Prompt: Go through the records below and copy out every line that contains the word "durimis".
####
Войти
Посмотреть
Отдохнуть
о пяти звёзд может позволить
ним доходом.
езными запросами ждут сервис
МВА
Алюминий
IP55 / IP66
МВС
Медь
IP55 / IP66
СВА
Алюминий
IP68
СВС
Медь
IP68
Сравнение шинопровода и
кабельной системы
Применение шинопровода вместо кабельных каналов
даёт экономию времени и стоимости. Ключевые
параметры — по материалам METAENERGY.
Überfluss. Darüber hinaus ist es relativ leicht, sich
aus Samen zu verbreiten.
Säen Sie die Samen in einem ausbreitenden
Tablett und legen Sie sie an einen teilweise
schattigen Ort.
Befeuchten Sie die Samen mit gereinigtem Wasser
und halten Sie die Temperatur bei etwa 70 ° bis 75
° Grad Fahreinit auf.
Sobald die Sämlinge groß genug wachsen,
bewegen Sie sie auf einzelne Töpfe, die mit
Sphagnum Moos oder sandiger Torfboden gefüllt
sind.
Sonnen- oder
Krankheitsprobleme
####
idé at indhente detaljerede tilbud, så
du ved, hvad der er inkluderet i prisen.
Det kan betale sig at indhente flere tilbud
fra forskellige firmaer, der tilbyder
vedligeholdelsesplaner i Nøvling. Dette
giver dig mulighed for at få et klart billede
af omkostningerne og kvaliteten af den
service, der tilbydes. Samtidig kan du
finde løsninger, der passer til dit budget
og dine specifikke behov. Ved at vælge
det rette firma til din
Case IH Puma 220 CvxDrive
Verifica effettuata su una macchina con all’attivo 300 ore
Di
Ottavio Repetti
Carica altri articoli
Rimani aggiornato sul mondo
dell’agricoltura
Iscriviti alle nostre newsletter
####
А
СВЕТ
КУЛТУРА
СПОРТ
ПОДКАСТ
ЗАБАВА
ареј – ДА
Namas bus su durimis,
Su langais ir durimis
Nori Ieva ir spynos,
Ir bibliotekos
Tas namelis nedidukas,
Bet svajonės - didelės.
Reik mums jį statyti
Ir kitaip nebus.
####
Answer for the task:
Namas bus su durimis,
Su langais ir durimis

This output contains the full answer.